Similar to Veo, Imagen 3 has enhanced natural language processing capabilities, enabling it to better understand user prompts and their underlying intentions. Google claims that Imagen 3 excels in rendering text, addressing one of the major challenges faced by AI image generators.
Imagen 3 is currently in a limited release, accessible through a private preview within Image FX for specific creators.
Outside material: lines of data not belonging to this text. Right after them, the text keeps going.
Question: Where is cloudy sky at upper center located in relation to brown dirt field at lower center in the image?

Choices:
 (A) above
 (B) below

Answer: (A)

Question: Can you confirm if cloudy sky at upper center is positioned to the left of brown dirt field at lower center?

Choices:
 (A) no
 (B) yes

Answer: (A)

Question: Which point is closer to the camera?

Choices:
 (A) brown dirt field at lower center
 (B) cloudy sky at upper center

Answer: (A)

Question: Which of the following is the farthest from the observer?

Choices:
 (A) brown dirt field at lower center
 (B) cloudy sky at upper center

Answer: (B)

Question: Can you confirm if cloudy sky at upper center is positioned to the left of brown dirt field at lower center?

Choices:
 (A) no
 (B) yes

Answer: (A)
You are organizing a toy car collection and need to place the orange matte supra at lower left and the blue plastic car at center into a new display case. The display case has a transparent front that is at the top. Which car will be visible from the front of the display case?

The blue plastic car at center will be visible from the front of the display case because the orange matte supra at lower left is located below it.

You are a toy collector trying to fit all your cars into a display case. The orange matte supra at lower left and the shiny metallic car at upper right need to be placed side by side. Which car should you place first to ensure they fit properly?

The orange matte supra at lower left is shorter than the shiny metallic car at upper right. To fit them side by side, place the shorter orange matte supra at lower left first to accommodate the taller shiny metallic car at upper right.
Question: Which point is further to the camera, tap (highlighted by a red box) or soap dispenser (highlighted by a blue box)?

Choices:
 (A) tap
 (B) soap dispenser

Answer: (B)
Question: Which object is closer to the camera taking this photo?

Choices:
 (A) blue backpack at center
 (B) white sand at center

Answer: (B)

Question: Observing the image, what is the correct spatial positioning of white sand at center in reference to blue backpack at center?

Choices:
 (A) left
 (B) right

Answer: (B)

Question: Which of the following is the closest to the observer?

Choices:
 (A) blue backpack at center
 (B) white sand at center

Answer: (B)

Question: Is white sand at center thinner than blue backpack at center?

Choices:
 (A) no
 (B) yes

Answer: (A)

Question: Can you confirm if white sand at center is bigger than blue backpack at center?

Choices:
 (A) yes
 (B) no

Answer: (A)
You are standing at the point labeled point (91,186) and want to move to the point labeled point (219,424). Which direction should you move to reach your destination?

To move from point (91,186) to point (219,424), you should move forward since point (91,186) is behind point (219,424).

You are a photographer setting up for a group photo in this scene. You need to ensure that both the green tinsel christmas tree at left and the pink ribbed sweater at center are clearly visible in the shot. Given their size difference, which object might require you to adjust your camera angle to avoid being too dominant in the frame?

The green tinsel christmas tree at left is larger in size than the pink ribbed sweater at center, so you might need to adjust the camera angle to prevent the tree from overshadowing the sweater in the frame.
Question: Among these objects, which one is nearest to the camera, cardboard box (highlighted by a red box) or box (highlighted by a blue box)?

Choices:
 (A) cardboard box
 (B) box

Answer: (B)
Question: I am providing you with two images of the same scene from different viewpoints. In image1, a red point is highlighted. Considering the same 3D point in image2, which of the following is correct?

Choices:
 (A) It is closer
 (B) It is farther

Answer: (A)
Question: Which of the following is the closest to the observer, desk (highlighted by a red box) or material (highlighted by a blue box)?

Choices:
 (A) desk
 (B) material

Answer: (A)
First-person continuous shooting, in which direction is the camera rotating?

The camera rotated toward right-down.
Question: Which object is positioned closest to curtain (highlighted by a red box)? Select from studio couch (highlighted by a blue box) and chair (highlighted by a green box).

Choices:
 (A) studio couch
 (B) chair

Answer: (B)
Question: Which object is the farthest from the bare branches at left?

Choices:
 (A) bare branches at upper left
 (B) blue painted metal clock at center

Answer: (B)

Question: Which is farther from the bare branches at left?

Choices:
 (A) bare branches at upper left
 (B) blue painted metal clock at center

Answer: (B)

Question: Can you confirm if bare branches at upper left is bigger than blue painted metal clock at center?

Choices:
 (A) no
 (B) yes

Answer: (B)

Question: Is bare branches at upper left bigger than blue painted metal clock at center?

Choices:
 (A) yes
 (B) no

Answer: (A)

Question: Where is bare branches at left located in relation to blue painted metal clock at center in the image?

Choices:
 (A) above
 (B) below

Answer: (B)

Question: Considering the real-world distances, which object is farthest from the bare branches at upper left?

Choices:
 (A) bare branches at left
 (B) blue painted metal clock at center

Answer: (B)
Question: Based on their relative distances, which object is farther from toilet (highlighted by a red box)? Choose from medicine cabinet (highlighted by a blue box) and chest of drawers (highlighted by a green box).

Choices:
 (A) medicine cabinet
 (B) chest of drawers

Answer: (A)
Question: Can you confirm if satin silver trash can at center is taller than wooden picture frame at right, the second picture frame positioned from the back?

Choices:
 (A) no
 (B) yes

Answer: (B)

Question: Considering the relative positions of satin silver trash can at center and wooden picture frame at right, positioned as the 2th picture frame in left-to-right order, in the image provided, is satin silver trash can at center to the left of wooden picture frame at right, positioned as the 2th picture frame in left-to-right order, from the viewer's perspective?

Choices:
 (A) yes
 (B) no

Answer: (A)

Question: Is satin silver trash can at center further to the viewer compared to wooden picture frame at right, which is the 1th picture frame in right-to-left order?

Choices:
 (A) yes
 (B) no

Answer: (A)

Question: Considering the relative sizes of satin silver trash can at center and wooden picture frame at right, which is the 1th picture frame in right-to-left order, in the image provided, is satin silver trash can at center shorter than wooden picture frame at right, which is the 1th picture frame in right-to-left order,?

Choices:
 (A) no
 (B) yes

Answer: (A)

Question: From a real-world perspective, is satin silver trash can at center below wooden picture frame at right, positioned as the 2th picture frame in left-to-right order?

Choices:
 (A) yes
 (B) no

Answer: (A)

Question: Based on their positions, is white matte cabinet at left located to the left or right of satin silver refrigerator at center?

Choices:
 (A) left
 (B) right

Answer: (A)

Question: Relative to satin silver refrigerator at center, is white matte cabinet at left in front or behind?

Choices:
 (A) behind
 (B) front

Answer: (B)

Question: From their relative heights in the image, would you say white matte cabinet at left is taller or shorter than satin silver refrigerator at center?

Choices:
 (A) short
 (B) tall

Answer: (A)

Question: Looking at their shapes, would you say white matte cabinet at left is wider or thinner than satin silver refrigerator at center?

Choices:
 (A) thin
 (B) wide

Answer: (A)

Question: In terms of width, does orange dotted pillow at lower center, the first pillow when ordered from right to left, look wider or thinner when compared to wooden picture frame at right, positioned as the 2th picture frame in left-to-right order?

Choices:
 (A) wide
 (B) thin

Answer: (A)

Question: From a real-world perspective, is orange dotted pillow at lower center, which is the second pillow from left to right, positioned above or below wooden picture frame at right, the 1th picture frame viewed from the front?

However, Google plans to make the model more widely available soon through Vertex AI.
The public can sign up to join a waitlist for access to Imagen 3.
Search Tools for Google Photos
Google has integrated powerful visual search capabilities into Google Photos. One notable addition is a feature called Ask Photos, which allows users to ask Gemini, Google’s AI, to search their photos and provide more detailed results than ever before.
For instance, users can provide their license plate number, and Gemini will use contextual clues to locate their car in all of their photos.
According to a blog post by Jerem Selier, a software engineer at Google Photos, this feature does not collect data from users’ photos for advertising purposes or to train other Gemini AI models, except for what is used within Google Photos itself.
Ask Photos is set to be rolled out during the summer this year.
Another important thing introduced by Google during the keynote is a new scam detection feature for Android, designed to listen in on phone calls and identify language patterns commonly associated with scams, such as requests to transfer money to a different account.
If the feature detects suspicious activity, it will interrupt the call and prompt the user to hang up. Google emphasizes that this feature operates on the device itself, ensuring privacy as phone calls are not sent to the cloud for analysis.
In addition, Google has expanded its SynthID watermarking tool, which helps differentiate media created using AI.
This tool aids in detecting misinformation, deepfakes, or phishing attempts. SynthID embeds an imperceptible watermark in media content, which can only be detected through software analysis of pixel-level data.
Hopefully, with this implementation, online scams will slowly become a thing of the past.
Gemini is also set to take over from Google Assistant as the primary AI assistant on Android phones, accessible with a long press of the power button.
Over time, Gemini will expand its presence across different services and apps, offering multimodal support upon request. Additionally, Gemini Nano’s multimodal features will be integrated into Android’s TalkBack feature, providing more detailed responses for users with visual impairments.
Looking forward, Google’s vision for AI is huge. They want to change how we use technology and how it affects our lives. With AI leading the way, Google is shaping what the future might look like.